The Politics and Sociology of Little Old Ladies


December 30, 1992|By RICHARD REEVES

New York. -- We reached the age, quite suddenly, this holiday season when the family routine began to include visits to nursing homes. It was one of those moments, like a wedding or the birth of the first child, when you realize your life will never be the same again.

In the last month of 1992, two women in our family -- a mother and an aunt, one 79 years old, the other one 92, both widowed decades ago -- decided (or their doctors did) that they could not make it alone any more in their small Manhattan apartments. Neither would consider moving in with us or other ''children.'' They were too proud and, truthfully, we were all making offers we prayed would not be accepted.

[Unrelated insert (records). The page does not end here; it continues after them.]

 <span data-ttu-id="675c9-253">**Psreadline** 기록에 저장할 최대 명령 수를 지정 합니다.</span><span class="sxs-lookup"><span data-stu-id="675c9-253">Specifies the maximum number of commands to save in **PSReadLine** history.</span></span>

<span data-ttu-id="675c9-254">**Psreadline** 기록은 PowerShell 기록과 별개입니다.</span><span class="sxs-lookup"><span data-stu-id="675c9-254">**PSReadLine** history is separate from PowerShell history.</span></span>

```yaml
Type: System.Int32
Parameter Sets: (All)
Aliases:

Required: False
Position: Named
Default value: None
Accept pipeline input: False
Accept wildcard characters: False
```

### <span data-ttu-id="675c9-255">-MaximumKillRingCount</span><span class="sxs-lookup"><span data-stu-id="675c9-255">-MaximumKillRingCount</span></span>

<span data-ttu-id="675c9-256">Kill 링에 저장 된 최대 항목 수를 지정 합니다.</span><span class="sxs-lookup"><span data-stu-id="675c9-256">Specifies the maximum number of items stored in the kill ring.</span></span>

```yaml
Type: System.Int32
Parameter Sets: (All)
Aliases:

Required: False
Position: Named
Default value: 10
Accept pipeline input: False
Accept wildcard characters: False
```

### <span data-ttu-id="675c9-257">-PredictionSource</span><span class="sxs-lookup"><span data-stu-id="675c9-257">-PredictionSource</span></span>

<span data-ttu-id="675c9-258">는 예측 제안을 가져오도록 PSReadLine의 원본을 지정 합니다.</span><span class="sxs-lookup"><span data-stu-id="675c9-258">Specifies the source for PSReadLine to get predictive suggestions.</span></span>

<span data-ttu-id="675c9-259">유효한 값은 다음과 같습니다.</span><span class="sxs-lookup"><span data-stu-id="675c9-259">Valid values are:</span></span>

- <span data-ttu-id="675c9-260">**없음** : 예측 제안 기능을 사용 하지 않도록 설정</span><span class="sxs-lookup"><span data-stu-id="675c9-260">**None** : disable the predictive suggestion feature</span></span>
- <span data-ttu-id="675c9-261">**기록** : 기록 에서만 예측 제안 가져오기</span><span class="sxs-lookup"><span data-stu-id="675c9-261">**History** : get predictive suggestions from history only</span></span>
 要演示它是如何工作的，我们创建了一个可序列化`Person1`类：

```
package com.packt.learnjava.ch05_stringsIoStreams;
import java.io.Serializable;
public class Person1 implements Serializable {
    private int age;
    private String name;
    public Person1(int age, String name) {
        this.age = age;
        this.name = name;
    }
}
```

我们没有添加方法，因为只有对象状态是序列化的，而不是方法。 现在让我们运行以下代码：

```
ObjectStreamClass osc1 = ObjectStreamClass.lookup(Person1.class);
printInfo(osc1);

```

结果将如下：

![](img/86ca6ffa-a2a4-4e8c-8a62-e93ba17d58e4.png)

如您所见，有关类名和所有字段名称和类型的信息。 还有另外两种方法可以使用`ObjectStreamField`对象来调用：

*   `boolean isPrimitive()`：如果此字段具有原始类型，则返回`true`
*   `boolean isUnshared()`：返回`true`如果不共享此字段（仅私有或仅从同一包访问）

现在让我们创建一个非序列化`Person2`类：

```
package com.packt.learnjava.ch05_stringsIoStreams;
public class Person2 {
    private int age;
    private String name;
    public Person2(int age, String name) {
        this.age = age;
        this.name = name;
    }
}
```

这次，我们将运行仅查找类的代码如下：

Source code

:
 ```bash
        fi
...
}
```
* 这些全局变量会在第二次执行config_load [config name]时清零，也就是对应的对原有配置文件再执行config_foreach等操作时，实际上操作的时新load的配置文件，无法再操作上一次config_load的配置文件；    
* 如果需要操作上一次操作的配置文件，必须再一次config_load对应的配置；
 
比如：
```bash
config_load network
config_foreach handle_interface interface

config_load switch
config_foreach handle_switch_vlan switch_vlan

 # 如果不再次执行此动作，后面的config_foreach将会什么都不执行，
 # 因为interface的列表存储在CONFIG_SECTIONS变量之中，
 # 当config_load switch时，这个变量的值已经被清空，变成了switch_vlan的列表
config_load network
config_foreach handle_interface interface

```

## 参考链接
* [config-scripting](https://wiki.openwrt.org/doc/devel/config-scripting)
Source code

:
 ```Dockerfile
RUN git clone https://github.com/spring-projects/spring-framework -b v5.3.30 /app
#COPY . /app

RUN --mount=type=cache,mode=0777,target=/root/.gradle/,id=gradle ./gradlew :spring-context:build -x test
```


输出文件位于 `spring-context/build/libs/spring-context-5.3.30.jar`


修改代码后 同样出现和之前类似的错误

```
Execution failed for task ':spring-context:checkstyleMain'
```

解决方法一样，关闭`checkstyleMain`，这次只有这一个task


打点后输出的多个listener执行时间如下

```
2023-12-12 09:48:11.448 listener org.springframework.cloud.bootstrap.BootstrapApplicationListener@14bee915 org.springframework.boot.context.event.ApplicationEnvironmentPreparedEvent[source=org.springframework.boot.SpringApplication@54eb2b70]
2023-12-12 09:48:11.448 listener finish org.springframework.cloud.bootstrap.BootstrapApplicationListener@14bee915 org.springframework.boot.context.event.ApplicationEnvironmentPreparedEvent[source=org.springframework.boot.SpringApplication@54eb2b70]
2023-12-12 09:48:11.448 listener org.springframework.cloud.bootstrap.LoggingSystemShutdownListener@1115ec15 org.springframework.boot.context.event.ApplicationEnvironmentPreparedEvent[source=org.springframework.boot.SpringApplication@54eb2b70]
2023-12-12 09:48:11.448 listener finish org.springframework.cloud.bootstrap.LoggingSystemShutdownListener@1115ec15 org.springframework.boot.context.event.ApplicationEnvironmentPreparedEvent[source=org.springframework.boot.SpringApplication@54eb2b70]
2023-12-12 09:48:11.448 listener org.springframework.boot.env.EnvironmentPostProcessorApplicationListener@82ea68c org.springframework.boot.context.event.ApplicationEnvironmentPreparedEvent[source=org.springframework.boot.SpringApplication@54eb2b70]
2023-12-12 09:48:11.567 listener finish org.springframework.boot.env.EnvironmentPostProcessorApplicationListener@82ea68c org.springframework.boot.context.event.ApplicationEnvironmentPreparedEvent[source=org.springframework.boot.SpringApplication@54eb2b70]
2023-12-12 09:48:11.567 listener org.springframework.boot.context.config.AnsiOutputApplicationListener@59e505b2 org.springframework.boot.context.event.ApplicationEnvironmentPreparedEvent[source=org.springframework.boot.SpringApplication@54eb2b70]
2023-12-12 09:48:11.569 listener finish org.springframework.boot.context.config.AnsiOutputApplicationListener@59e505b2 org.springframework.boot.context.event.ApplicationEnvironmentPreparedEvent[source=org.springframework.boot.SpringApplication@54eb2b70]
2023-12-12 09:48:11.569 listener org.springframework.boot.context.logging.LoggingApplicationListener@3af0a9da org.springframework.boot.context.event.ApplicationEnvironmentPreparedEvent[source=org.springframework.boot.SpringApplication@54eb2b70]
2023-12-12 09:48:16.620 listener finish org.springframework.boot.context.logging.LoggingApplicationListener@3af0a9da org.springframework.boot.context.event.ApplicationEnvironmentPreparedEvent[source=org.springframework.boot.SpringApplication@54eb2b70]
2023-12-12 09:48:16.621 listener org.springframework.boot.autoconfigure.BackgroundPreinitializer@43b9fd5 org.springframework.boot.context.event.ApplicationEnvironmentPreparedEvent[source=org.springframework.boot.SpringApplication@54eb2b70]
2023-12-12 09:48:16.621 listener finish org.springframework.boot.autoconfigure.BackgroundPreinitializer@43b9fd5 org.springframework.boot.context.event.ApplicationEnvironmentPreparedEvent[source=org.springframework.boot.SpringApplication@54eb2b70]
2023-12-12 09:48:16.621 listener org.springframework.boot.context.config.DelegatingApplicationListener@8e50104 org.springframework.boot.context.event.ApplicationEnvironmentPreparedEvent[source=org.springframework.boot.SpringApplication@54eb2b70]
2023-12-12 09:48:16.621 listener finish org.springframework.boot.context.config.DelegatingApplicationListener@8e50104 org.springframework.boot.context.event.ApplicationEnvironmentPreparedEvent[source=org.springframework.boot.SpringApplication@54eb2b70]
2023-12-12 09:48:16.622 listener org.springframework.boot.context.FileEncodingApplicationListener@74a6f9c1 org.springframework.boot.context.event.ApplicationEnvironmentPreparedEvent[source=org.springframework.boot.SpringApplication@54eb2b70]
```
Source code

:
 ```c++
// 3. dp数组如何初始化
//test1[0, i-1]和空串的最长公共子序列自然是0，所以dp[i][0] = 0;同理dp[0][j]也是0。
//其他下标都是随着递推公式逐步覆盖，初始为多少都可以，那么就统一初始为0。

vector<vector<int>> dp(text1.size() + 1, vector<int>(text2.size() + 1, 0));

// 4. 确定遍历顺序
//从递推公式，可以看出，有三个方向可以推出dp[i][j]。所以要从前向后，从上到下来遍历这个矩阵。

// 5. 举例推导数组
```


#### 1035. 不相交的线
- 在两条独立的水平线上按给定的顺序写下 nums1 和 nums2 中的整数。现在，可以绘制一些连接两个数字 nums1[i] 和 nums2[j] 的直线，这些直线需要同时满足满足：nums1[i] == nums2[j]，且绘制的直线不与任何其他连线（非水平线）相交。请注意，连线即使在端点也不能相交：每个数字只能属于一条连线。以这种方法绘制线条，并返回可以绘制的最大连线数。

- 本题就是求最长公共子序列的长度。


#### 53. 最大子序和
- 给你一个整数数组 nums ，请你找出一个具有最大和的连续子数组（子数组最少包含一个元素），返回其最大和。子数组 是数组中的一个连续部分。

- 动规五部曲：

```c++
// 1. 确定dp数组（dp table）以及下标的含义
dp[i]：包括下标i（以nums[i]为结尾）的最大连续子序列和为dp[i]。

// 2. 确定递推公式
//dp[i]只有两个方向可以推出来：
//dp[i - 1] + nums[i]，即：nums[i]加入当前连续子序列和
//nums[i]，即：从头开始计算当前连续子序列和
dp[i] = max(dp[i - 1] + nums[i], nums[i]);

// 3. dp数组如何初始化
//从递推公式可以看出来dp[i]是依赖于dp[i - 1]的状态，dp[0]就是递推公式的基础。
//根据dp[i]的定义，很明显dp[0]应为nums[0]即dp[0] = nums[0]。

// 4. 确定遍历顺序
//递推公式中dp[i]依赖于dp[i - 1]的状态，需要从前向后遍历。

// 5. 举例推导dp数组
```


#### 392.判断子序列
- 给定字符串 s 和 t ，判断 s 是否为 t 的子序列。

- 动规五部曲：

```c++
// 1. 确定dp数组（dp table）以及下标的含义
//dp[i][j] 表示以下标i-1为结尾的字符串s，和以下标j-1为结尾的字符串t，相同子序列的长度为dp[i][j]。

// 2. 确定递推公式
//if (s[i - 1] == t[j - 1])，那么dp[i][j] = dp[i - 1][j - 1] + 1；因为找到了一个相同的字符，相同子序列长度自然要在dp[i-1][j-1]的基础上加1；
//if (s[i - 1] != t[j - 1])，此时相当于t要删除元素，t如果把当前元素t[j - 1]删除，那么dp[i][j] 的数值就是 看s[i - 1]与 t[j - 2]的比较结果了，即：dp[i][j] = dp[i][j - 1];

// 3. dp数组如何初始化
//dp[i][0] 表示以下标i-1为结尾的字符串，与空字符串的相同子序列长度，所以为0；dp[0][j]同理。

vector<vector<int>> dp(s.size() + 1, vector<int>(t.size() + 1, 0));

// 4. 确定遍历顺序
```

So, shuttling between the Upper West Side in Manhattan and Riverdale in the Bronx, we became matriculating students in the morality and economics of aging in America at the end of the 20th century. I am doing homework on the implications of this change in our thinking and living -- in terms of public policy, of private interests and of personal trauma in a time when my people, in my family and in my nation, are living longer, and living long beyond their productive years.

I begin with public policy and the numbers. Both of these great ladies are blessed with pensions earned by their late husbands. With Social Security, they have total incomes in the $25,000-a-year range and total assets of between $50,000 and $100,000. They are obviously not rich, but they are far from being poverty-stricken or welfare cases -- at least for the next couple of years.

The nursing homes are fine as these things go. The annual bill for one will be close to $80,000 a year, about half that for the other. The way it works is that the pensions and Social Security payments are turned over to the nursing homes. My mother's and aunt's personal assets will be used to make up the difference between that income and the homes' charges -- until those assets are used up, at which point Medicare will make up the difference.

So, multiplying these two cases by millions, this is part of a massive and growing transfer of wealth from citizens and government to the health-care industry. That is a matter of government choice in a country that chooses not to provide adequate resources to such other concerns as pre-natal care, early child development, child care in general or public education. We consciously, as a matter of public policy, choose the old over the young.

Privately, in my family, we do a certain amount of intergenerational kidding about inheritance: ''Yeah, kid, if you don't do what I tell you to do, you're out of the will.'' Now, I realize there is going to be no will. In our families -- my wife's and mine -- there is not all that much money to begin with, but whatever money there is will be going to health care, not to ''the children.''

That's all part of the modern American screwing of the young. Kids pay for their own higher educations with loans. They will have to pay the national debt run up by old men named Reagan and Bush, and, I realize now, they will never get the house and other assets either -- first because parents are living longer, or getting property-tax breaks to keep houses too big for their needs and, finally, turning those houses over to pay for care in the last years of life.

(Property can be transferred, of course, to children, to trusts and to corporations before older owners go into nursing homes or hospitals. But most people, especially middle-class people of limited financial education, don't plan ahead that way, and after a certain point it is against the law to transfer property to avoid using it for nursing-home or hospital costs.)

Now, about me personally. Walking through nursing homes between Christmas and New Year's this year, I am, like many before me, shocked and depressed. This is a life?

The people I saw don't talk to each other -- even in nursing homes in the top rank. (I know there are thousands of smelly

hell-holes out there, warehouses for the economically useless.) They sit staring straight ahead -- some periodically yelling nonsense -- watching, I suppose, a personal movie of their own lives, reliving the good and the bad.

Do I want to end up that way? No! But perhaps I will. At a family Easter dinner a few years ago we all talked smugly about ''living wills'' and said we would never want extraordinary measures to keep us alive. After a while, the oldest woman at the table, in her 80s, said: ''You're all crazy. You'll want everything you can get to hang in there as long as possible -- just like I do now.''

We had a merry Christmas this year, but I have a feeling that I will spend a great deal of time thinking about these things in a more sobering new year.

Richard Reeves is a syndicated columnist.